The main notebook json_utilities.ipynb functions more like a tutorial than the notebooks of other modules. There are built-in examples, which you can work through and modify according to your data and research questions. You can also use remove_fields.ipynb to remove specific fields from json files.

json_utilities.ipynb

Setup

This cell imports Python libraries and scripts.

View Metadata Fields (Optional)

If you wish to perform a query on your documents, it can be helpful to know what metadata fields are available. The cell below will read the first 100 documents and extract the keys for each metadata field. Note that listed keys may not be available in all documents. If you think that your metadata is very inconsistent, you may want to run docs.get_metadata_keys() without start and end values. However, this can take a long time, so it is not recommended unless you have reason to think that there are large discrepancies across your collection.

It is also possible to get the keys for a specific file with docs.get_metadata_keys(filelist=['file1', 'file2', etc.]). If you have already run something like result = docs.get_file_list(0, 5), you can simply run docs.get_metadata_keys(filelist=result).

In the second cell, you can generate a table of your documents with get_table(). It takes a list of files and a list of fields as its arguments, as in the example below. Columns can be re-ordered, sorted, and filtered. However, it is recommended that you only supply a small number of columns. The bigger the table, the longer the lag time when you scroll.

If you wish to save the table after you have sorted and/or filtered it, set the filename in the third cell and run the cell.

Performing Queries

Although many questions about your data can be answered by working with the table above, sometimes you may need to perform more sophisticated database-like queries to filter the data in your project's json folder. The cell below provide an interface for performing these queries.

A basic query is given in the form of a tuple with the syntax (fieldname, operator, value). The fieldname is the name of the metadata field you wish to search. The value is the value you are looking for in the field, and the operator is the method by which you will evaluate the value. Here are the possible operators: <, <=, = (or ==), != (meaning "not equal to"), >, >=, contains. The last will match any value anywhere in the field. For greater power, you can use regex as the operator and a regex pattern as the value.

Important

The fieldname and operator must be enclosed in single quotes. The value must also be single quotes unless it is a number or Boolean (True or False).
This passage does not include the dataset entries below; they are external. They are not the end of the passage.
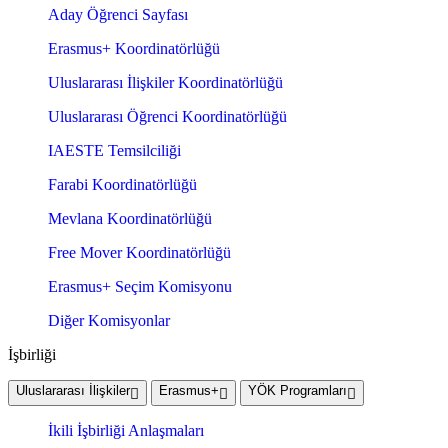
Aday Öğrenci Sayfası
Erasmus+ Koordinatörlüğü
Uluslararası İlişkiler Koordinatörlüğü
Uluslararası Öğrenci Koordinatörlüğü
IAESTE Temsilciliği
Farabi Koordinatörlüğü
Mevlana Koordinatörlüğü
Free Mover Koordinatörlüğü
Erasmus+ Seçim Komisyonu
Diğer Komisyonlar
İşbirliği
Uluslararası İlişkiler
Erasmus+
YÖK Programları
İkili İşbirliği Anlaşmaları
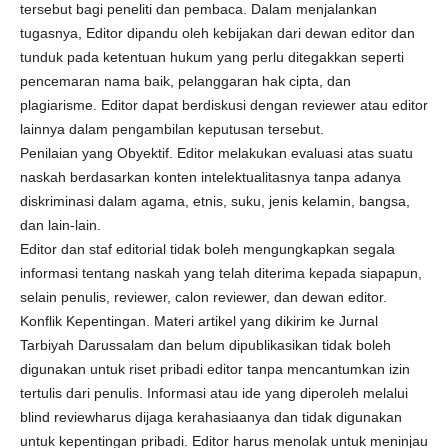
tersebut bagi peneliti dan pembaca. Dalam menjalankan
tugasnya, Editor dipandu oleh kebijakan dari dewan editor dan
tunduk pada ketentuan hukum yang perlu ditegakkan seperti
pencemaran nama baik, pelanggaran hak cipta, dan
plagiarisme. Editor dapat berdiskusi dengan reviewer atau editor
lainnya dalam pengambilan keputusan tersebut.
Penilaian yang Obyektif. Editor melakukan evaluasi atas suatu
naskah berdasarkan konten intelektualitasnya tanpa adanya
diskriminasi dalam agama, etnis, suku, jenis kelamin, bangsa,
dan lain-lain.
Editor dan staf editorial tidak boleh mengungkapkan segala
informasi tentang naskah yang telah diterima kepada siapapun,
selain penulis, reviewer, calon reviewer, dan dewan editor.
Konflik Kepentingan. Materi artikel yang dikirim ke Jurnal
Tarbiyah Darussalam dan belum dipublikasikan tidak boleh
digunakan untuk riset pribadi editor tanpa mencantumkan izin
tertulis dari penulis. Informasi atau ide yang diperoleh melalui
blind reviewharus dijaga kerahasiaanya dan tidak digunakan
untuk kepentingan pribadi. Editor harus menolak untuk meninjau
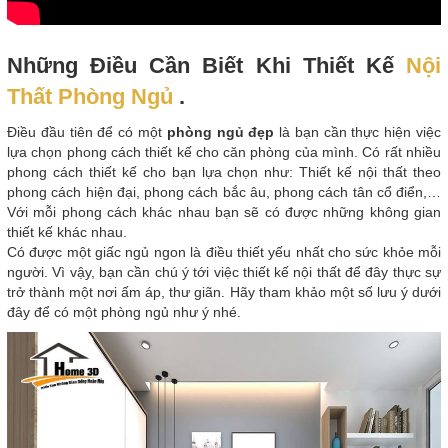
Những Điều Cần Biết Khi Thiết Kế
Nội
Thất Phòng Ngủ
.
Điều đầu tiên để có một
phòng ngủ đẹp
là bạn cần thực hiện việc
lựa chọn phong cách thiết kế cho căn phòng của mình. Có rất nhiều
phong cách thiết kế cho bạn lựa chọn như: Thiết kế nội thất theo
phong cách hiện đại, phong cách bắc âu, phong cách tân cổ điển,…
Với mỗi phong cách khác nhau bạn sẽ có được những không gian
thiết kế khác nhau.
Có được một giấc ngủ ngon là điều thiết yếu nhất cho sức khỏe mỗi
người. Vì vậy, bạn cần chú ý tới việc thiết kế nội thất để đây thực sự
trở thành một nơi ấm áp, thư giãn. Hãy tham khảo một số lưu ý dưới
đây để có một phòng ngủ như ý nhé.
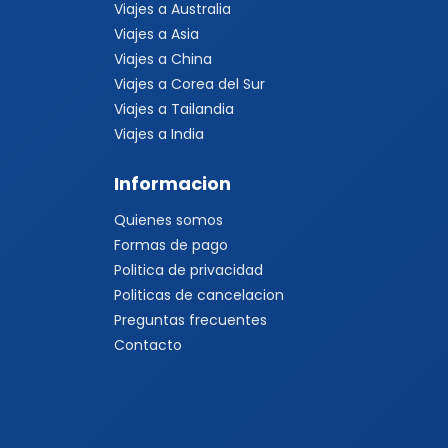
Viajes a Australia
Viajes a Asia
Viajes a China
Viajes a Corea del Sur
Viajes a Tailandia
Viajes a India
Informacion
Quienes somos
Formas de pago
Politica de privacidad
Politicas de cancelacion
Preguntas frecuentes
Contacto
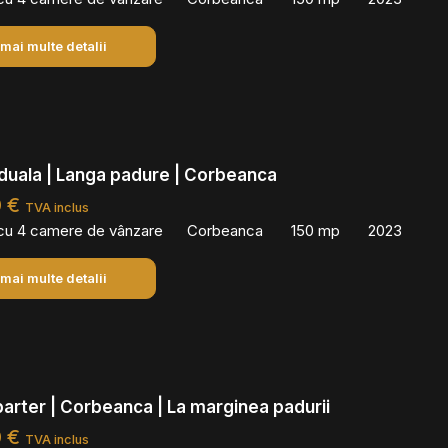
 mai multe detalii
viduala | Langa padure | Corbeanca
0 €
TVA inclus
 cu 4 camere de vânzare
Corbeanca
150 mp
2023
 mai multe detalii
 parter | Corbeanca | La marginea padurii
0 €
TVA inclus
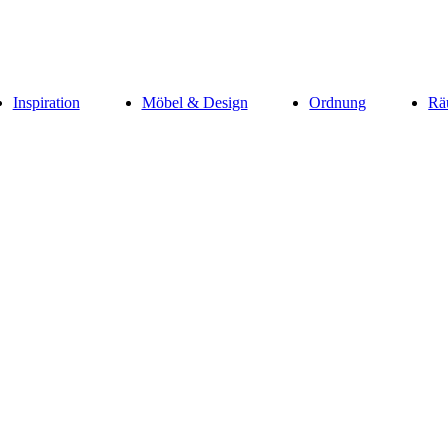
Inspiration
Möbel & Design
Ordnung
Rä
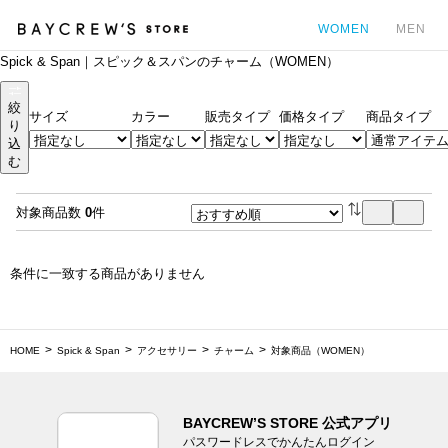
WOMEN
MEN
Spick & Span｜スピック＆スパンのチャーム（WOMEN）
カ
絞
サイズ
カラー
販売タイプ
価格タイプ
商品タイプ
り
込
む
対象商品数
0
件
条件に一致する商品がありません
HOME
Spick & Span
アクセサリー
チャーム
対象商品（WOMEN）
BAYCREW’S STORE 公式アプリ
パスワードレスでかんたんログイン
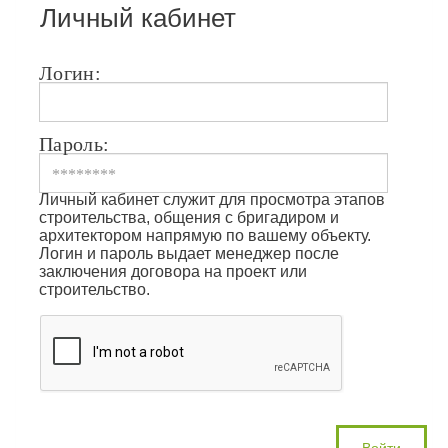
Личный кабинет
Логин:
Пароль:
Личный кабинет служит для просмотра этапов
строительства, общения с бригадиром и
архитектором напрямую по вашему объекту.
Логин и пароль выдает менеджер после
заключения договора на проект или
строительство.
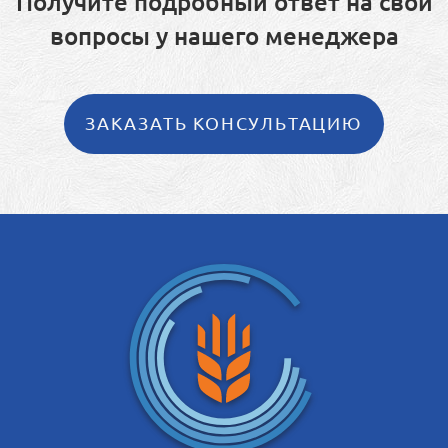
Получите подробный ответ на свои
вопросы у нашего менеджера
ЗАКАЗАТЬ КОНСУЛЬТАЦИЮ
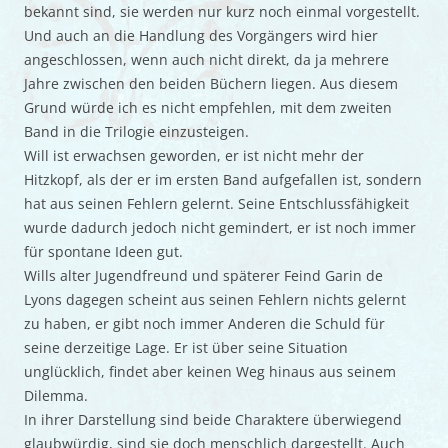
bekannt sind, sie werden nur kurz noch einmal vorgestellt.
Und auch an die Handlung des Vorgängers wird hier
angeschlossen, wenn auch nicht direkt, da ja mehrere
Jahre zwischen den beiden Büchern liegen. Aus diesem
Grund würde ich es nicht empfehlen, mit dem zweiten
Band in die Trilogie einzusteigen.
Will ist erwachsen geworden, er ist nicht mehr der
Hitzkopf, als der er im ersten Band aufgefallen ist, sondern
hat aus seinen Fehlern gelernt. Seine Entschlussfähigkeit
wurde dadurch jedoch nicht gemindert, er ist noch immer
für spontane Ideen gut.
Wills alter Jugendfreund und späterer Feind Garin de
Lyons dagegen scheint aus seinen Fehlern nichts gelernt
zu haben, er gibt noch immer Anderen die Schuld für
seine derzeitige Lage. Er ist über seine Situation
unglücklich, findet aber keinen Weg hinaus aus seinem
Dilemma.
In ihrer Darstellung sind beide Charaktere überwiegend
glaubwürdig, sind sie doch menschlich dargestellt. Auch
The find() method takes three arguments: a list of filenames, a query, and, optionally, a Boolean lower_case value. If lower_case=True the value data will be converted to lower case before it is evaluated. The default is False.
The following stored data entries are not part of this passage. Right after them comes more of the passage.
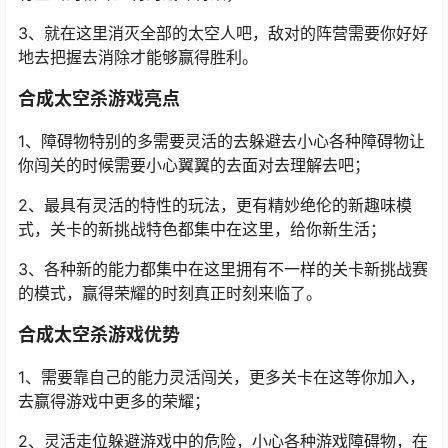
3、就在这里消灭全部的太空人吧，敌对的阵营需要你好好
地去把握去消除才能够赢得胜利。
合成太空杀游戏亮点
1、障碍物特别的多需要灵活的去躲避去小心各种障碍物让
你闯关的时候需要小心翼翼的去面对去理解去吧；
2、最具有灵活的特性的玩法，更有精妙绝伦的新趣味模
式，关卡的新挑战特色都集中在这里，给你新生活；
3、各种新的能力都集中在这里拥有不一样的关卡新挑战赛
的模式，赢得荣耀的时刻真正时刻来临了。
合成太空杀游戏优势
1、需要靠自己的能力灵活闯关，更多关卡在这等你加入，
去赢得游戏中更多的荣耀；
2、灵活走位躲避游戏中的危险，小心各种游戏障碍物，在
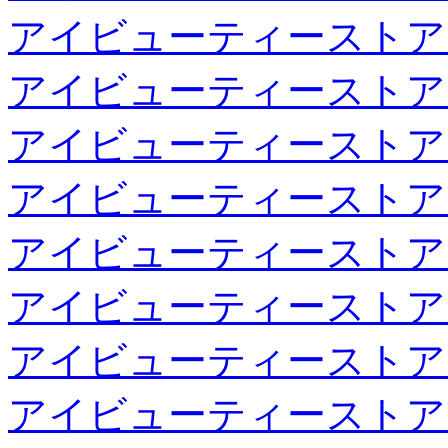
アイビューティーストア
アイビューティーストア
アイビューティーストア
アイビューティーストア
アイビューティーストア
アイビューティーストア
アイビューティーストア
アイビューティーストア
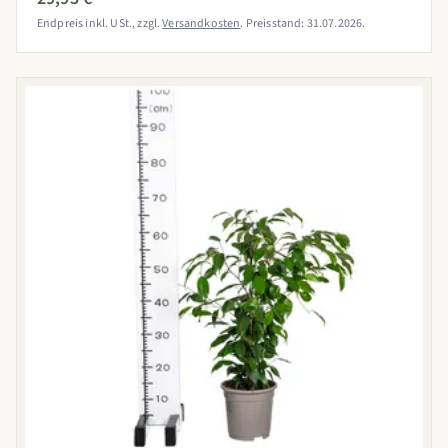
Endpreis inkl. USt., zzgl.
Versandkosten
. Preisstand: 31.07.2026.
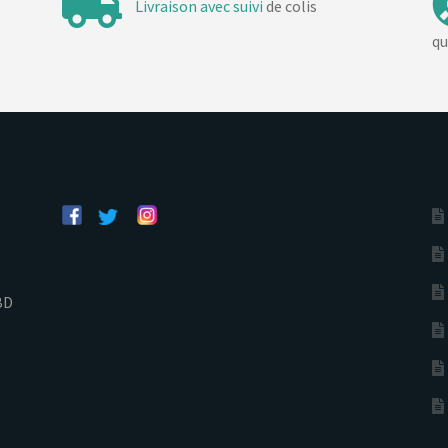
Livraison avec suivi
de colis
qu
BD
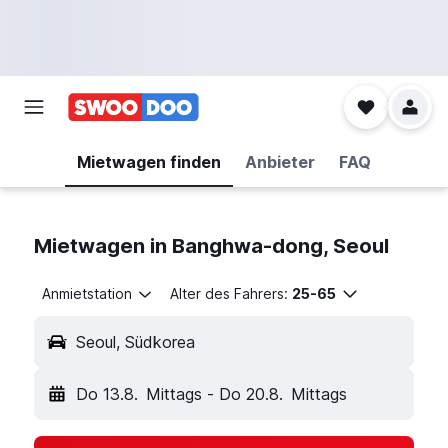
Mietwagen finden
Anbieter
FAQ
Mietwagen in Banghwa-dong, Seoul
Anmietstation
Alter des Fahrers:
25-65
Seoul, Südkorea
Do 13.8.
Mittags
-
Do 20.8.
Mittags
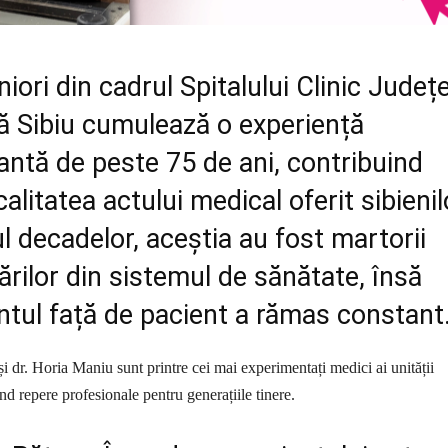
niori din cadrul Spitalului Clinic Județ
ă Sibiu cumulează o experiență
ntă de peste 75 de ani, contribuind
calitatea actului medical oferit sibienil
l decadelor, aceștia au fost martorii
rilor din sistemul de sănătate, însă
tul față de pacient a rămas constant
i dr. Horia Maniu sunt printre cei mai experimentați medici ai unității
nd repere profesionale pentru generațiile tinere.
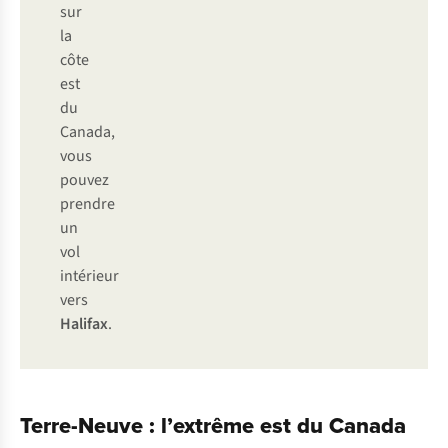
sur
la
côte
est
du
Canada,
vous
pouvez
prendre
un
vol
intérieur
vers
Halifax
.
Terre-Neuve : l’extrême est du Canada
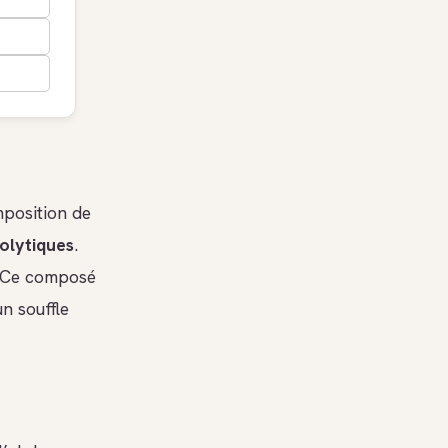
mposition de
olytiques
.
n. Ce composé
n souffle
In the cell below, we will get a list of the first 5 files (to keep things quick) and search for the ones that contain "Politics" in the document's name field.

Note: There is a built-in timer class that can be used to time queries of long file lists. Its use is illustrated in the cell below, but it can be used to time any of the methods.

Performing Multiple Queries

You can pass multiple queries to the find() method by using a list of tuples. As you can see from the example below. The result will be every document that matches any of the queries in the list.

Adding Boolean Logic

It is possible to add more complex Boolean logic by passing a dictionary as the query with 'and' or 'or' as the key. The value should be a list of one or more tuples, or a list of dictionaries as shown in the examples.

Exporting the Results of a Query

You can save the documents found by your query to a zip file with the export() method. It takes a list of filenames and a path where you wish to save the zip file. A filename is sufficient if you wish to save it in the current folder.

The export() method takes an optional text_only argument. Setting text_only=True will export only the content fields as plain text files.

Here is an example in which you create a Documents object, get a file list, find files in the list that match your query, and export the results to a zip archive.

The timer class is automatically applied to exports.

remove_fields.ipynb

This notebook will remove specified field from all files in the json folder. It is intended primarily for creating sample data sets for testing, but we could consider documenting it fully and keeping it in the release version of the module.

Configuration

Configure a list of fields to remove. By default, the folder containing the json files is the project's json directory, but you can configure another folder (relative to the project root). Errors will be logged to a file saved with the name you configure.

Setup

This cell loads your configurations and instantiates your removal job.

Remove Fields

This cell removes the fields from json files in the directory you have configured.

Module Structure

import
scripts
┃ ┗ json_utilities.py
json_utilities.ipynb
remove_fields.ipynb
README.md